The number of breast cancer cases in the United States appears to be declining, according to the results of a newly published study. Researchers found that between 2002 and 2003, 7% fewer women were diagnosed with breast cancer. The sharpest decline was found among women between the ages of 50 and 69; 12% fewer women in this age group were diagnosed with breast cancer. Researchers believe that the decreased use of hormone replacement therapy (HRT) could be behind the decline in diagnoses.

"It is the largest single drop in breast cancer incidence within a single year I am aware of," says Peter Ravdin, M.D., Ph.D., a research professor in the Department of Biostatistics at M. D. Anderson, in the Center's news release.

Prior to July 2002, breast cancer cases have increased over the past 20 years. Researchers had attributed part of this trend to the increase in the use of screening mammography. Breast cancers were being diagnosed in earlier stages, which also increased chances of survival. However, researchers had thought that the increased use of HRT among menopausal and post-menopausal women might be a factor in the rise of breast cancer diagnoses.

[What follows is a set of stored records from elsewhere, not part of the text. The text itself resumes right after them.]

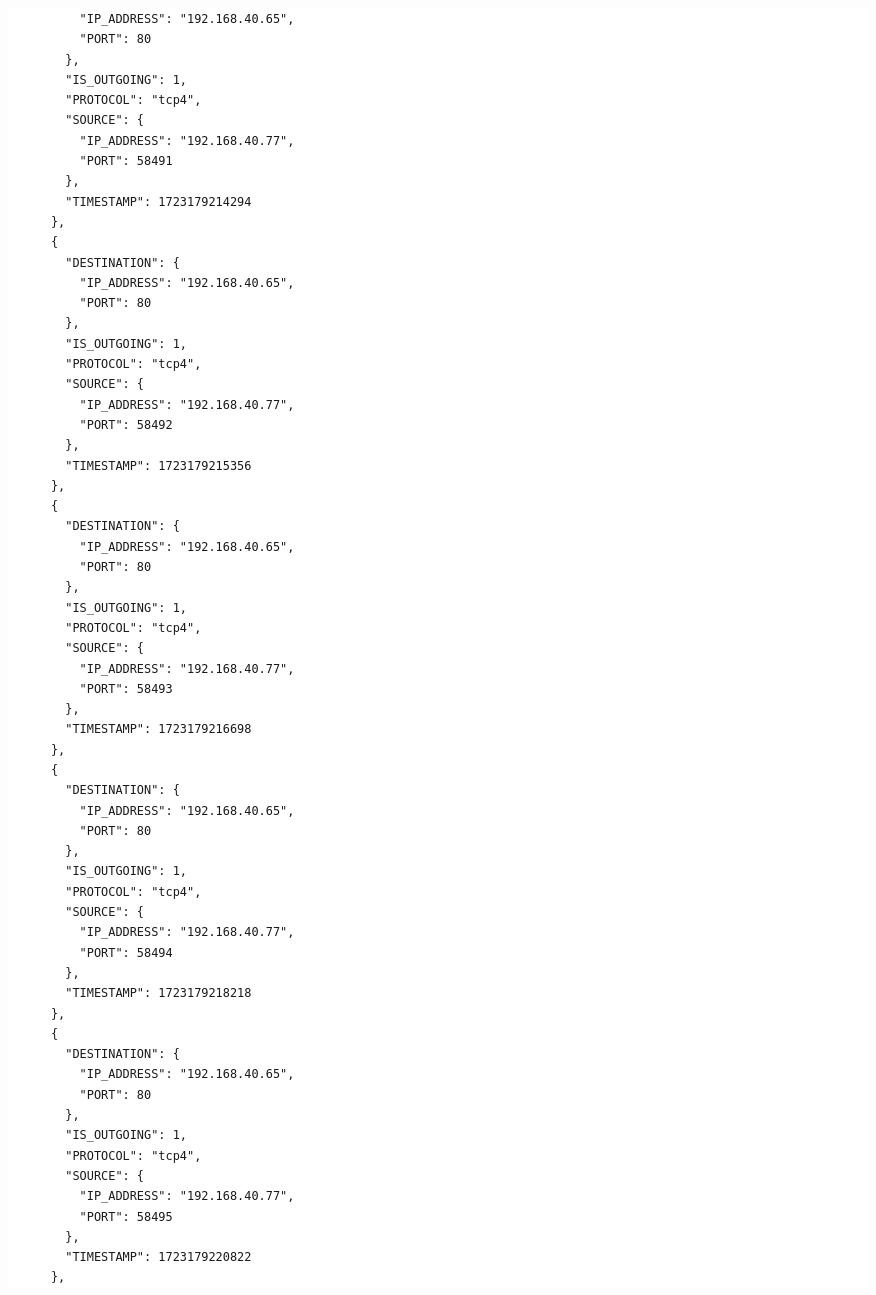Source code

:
 ```
          "IP_ADDRESS": "192.168.40.65",
          "PORT": 80
        },
        "IS_OUTGOING": 1,
        "PROTOCOL": "tcp4",
        "SOURCE": {
          "IP_ADDRESS": "192.168.40.77",
          "PORT": 58491
        },
        "TIMESTAMP": 1723179214294
      },
      {
        "DESTINATION": {
          "IP_ADDRESS": "192.168.40.65",
          "PORT": 80
        },
        "IS_OUTGOING": 1,
        "PROTOCOL": "tcp4",
        "SOURCE": {
          "IP_ADDRESS": "192.168.40.77",
          "PORT": 58492
        },
        "TIMESTAMP": 1723179215356
      },
      {
        "DESTINATION": {
          "IP_ADDRESS": "192.168.40.65",
          "PORT": 80
        },
        "IS_OUTGOING": 1,
        "PROTOCOL": "tcp4",
        "SOURCE": {
          "IP_ADDRESS": "192.168.40.77",
          "PORT": 58493
        },
        "TIMESTAMP": 1723179216698
      },
      {
        "DESTINATION": {
          "IP_ADDRESS": "192.168.40.65",
          "PORT": 80
        },
        "IS_OUTGOING": 1,
        "PROTOCOL": "tcp4",
        "SOURCE": {
          "IP_ADDRESS": "192.168.40.77",
          "PORT": 58494
        },
        "TIMESTAMP": 1723179218218
      },
      {
        "DESTINATION": {
          "IP_ADDRESS": "192.168.40.65",
          "PORT": 80
        },
        "IS_OUTGOING": 1,
        "PROTOCOL": "tcp4",
        "SOURCE": {
          "IP_ADDRESS": "192.168.40.77",
          "PORT": 58495
        },
        "TIMESTAMP": 1723179220822
      },
```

HRT is synthetic estrogen and/or progesterone (progestin) designed to "replace" a woman's depleting hormone levels. Decreased levels of estrogen during menopause may cause hot flashes, vaginal dryness, sleep disturbances, or other bothersome side effects. The dryness of tissue surrounding the vagina and urethra may cause pain during sexual intercourse or urination, and HRT helps to relieve these and other menopausal symptoms.

While HRT has been shown to be effective at relieving menopausal symptoms and may provide protection against conditions such as osteoporosis, recent research has shown that HRT may increase the risk of breast cancer. In July 2002, the National Institutes of Health halted a large study on HRT, called the Women's Health Initiative, because the combined estrogen/progestin regimen of the therapy was found to cause 8 cases of invasive breast cancer for every 10,000 women on HRT (a 26 percent increase in breast cancer risk compared to women who do not take HRT).

In the current study, Donald Berry, Ph.D. of the M.D. Anderson Cancer Center and colleagues studied breast cancer diagnoses in nine areas of the United States that contribute data to the National Cancer Institute's Surveillance Epidemiology and End Results (SEER) database. They found that while breast cancer cases increased by 1.7% per year from 1990 to 1998, and when age was taken into account, diagnoses remained generally stable between 1998 and 2002. However, between 2002 and 2003, there was a 7% decrease in the number of breast cancer cases diagnosed. This amounts to 14,000 fewer cases of breast cancer.

When the researchers looked closely at the 2003 data, they found a decrease among certain types of breast cancers that are dependent upon estrogen (called estrogen-receptor positive breast cancers). There was an 8% decline in these types of breast cancers in 2003, and a 12% decline among women aged 50 to 69, as compared to 4% decline in breast cancers that were not estrogen dependent.

Researchers cannot definitely say whether the reduction in HRT use is the underlying cause in the decline in breast cancer cases. However, according to the researchers, about 30% of women older than 50 had been taking HRT in the early 2000s but that about half of these women stopped using HRT in late 2002 after the Women's Health Initiative study was halted.

"Research has shown that estrogen receptor-positive tumors will stop growing if they are deprived of the hormones, so it is possible that a significant decrease in breast cancer can be seen if so many women stopped using HRT," said Ravdin in an M.D. Anderson news release.

This information can be confusing for menopausal and post-meonpausal women who have been bombarded with conflicting messages about the safety of HRT. Women at high risk of breast cancer (as determined by family and personal history, etc.) may be advised not to take HRT, but for women at low risk of the disease, the benefits of short-term HRT use could outweigh the possible risks. At the moment, the best advice experts can give is for women to discuss the benefits and risks of HRT with their physicians and make informed choices.